Tin said he started collecting antiques 13 years ago, when he was a second-year student at HCMC University of Technology. He was influenced by many books about Vietnamese and international culture that he read, including those authored by Vuong Hong Sen (1902-1996) – a scholar, culture researcher and antique collector respected for his great knowledge of southern Vietnam.
“Then it just got into me,” he said.
He found his first porcelain enamel item in 2004 in France, where he was studying for a Masters degree. He was walking around an antique market and an object with colorful patterns made of bronze and coated with enamel caught his eye.
He managed to read the four Chinese letters at the bottom of the object and learned that it was made during the reign of King Minh Mang. “It was an interesting surprise, finding an item from Vietnam that had drifted there.”
Tin began expanding his collection after he returned to Vietnam. But it has been hard, he said, adding Vietnamese phap lam has received little attention for at least a century.
Besides some items around relic sites in the former capital, very few can be found in the country. Many items were taken to France by the royal families that sought refugee there amidst the political upheavals in 1945, and many others were taken there by French soldiers who attacked the Hue Citadel in 1885.

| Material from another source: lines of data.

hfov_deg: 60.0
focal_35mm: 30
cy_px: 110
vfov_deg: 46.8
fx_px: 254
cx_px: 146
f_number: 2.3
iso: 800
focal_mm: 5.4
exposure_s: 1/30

People in Vietnam have not talked about the art for a long time, and collecting them has never become a trend, Tin said.
The Vietnam History Museum in Ho Chi Minh City has just one phap lam artifact left by Sen, the late cultural researcher. It is a small bowl made during the rule of King Minh Mang, and is now displayed in a corner of a cupboard along with many glass objects.
“If you walk around all antique markets from north to south, you might still fail to find a single artifact from Hue. Most of them are from China or Japan,” Tin said.

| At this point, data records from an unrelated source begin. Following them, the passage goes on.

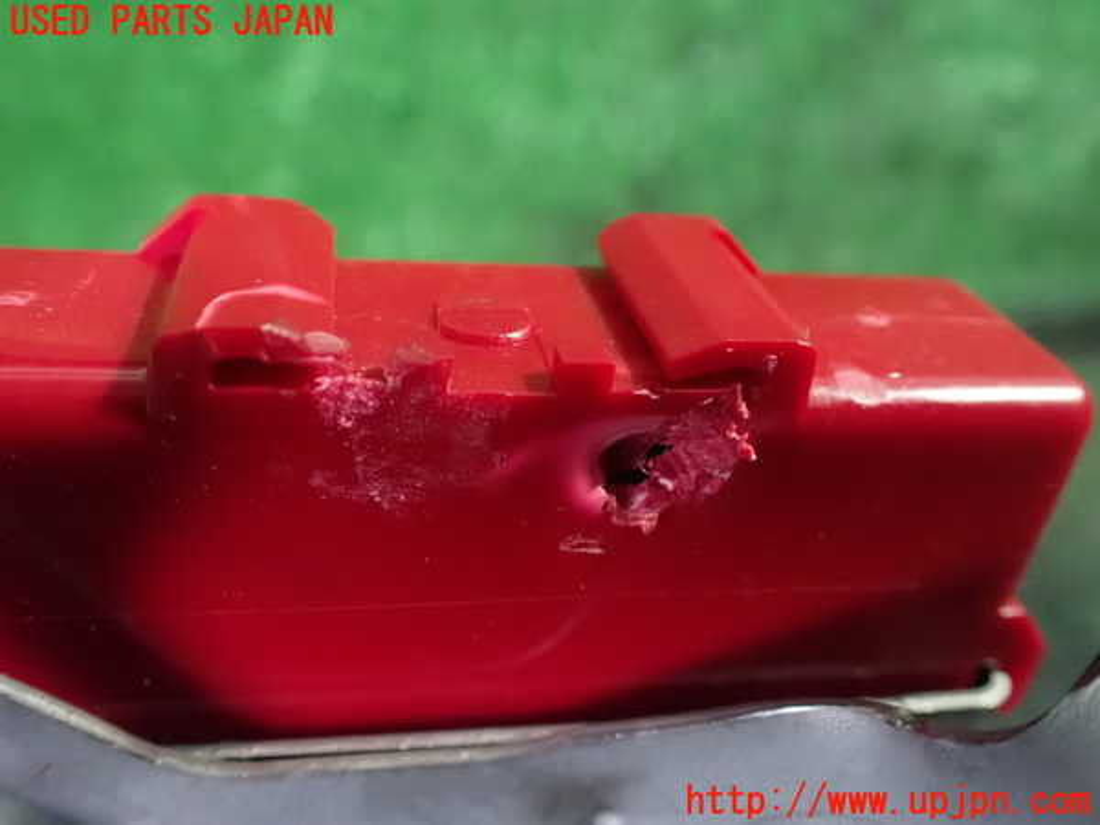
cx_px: 550
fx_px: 953
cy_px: 412
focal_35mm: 30
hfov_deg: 60.0
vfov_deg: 46.8
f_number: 2.3
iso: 1600
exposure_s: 1/25
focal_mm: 5.4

He said his current collection of around 30 items made under Nguyen kings Minh Mang, Thieu Tri and Tu Duc is a result of patience, love and luck.
“You are really very lucky if you can find around five items a year.”
Tin said Vietnamese phap lam deserves more attention, reiterating that it is not simply a copy of Chinese items.
“The technology of Vietnamese porcelain enamel has not reached the level of sophistication of Chinese, but anyway, those artists from Hue have proved the creativity of Vietnamese people, marking a milestone in Vietnamese fine art history,” he said.
The collector said only experienced collectors could tell the difference between Vietnamese and Chinese porcelain enamel, and he had to pay some collectors to learn it himself after he bought Chinese objects by mistake.
According to him, one clear difference is that the patterns on Chinese vitreous enamel are flat while those on Vietnamese ones are rough. “Vietnamese artifacts also have their distinctive colors.”
He said in making phap lam objects it is hard to make sure the metal frame and enamel coating stretch to the same extent when they are heated in the kiln.
The enamel would break if the metal stretches more, or it would flow all over the metal and spoil the patterns.
Experts in Hue have failed many times in their attempts since 2000 to recover the old objects, and have admitted that they have let the tradition be lost for 200 years.
Officials from Thua Thien-Hue Science and Technology Department and those from Hue Citadel Preservation Center have said they have no idea about the old techniques.
They do not have the materials to make enamel, and they don’t know how to add colors to it.
In some preservation efforts, they tried painting colors to old items but the colors washed out after a year or so, and made the artifacts look even worse.
In 1996, the center sent a group of experts to visit factories in Beijing and Guangdong, but the study trip failed as the Chinese did not want to disclose the techniques to others, the officials said in a The Thao & Van Hoa report.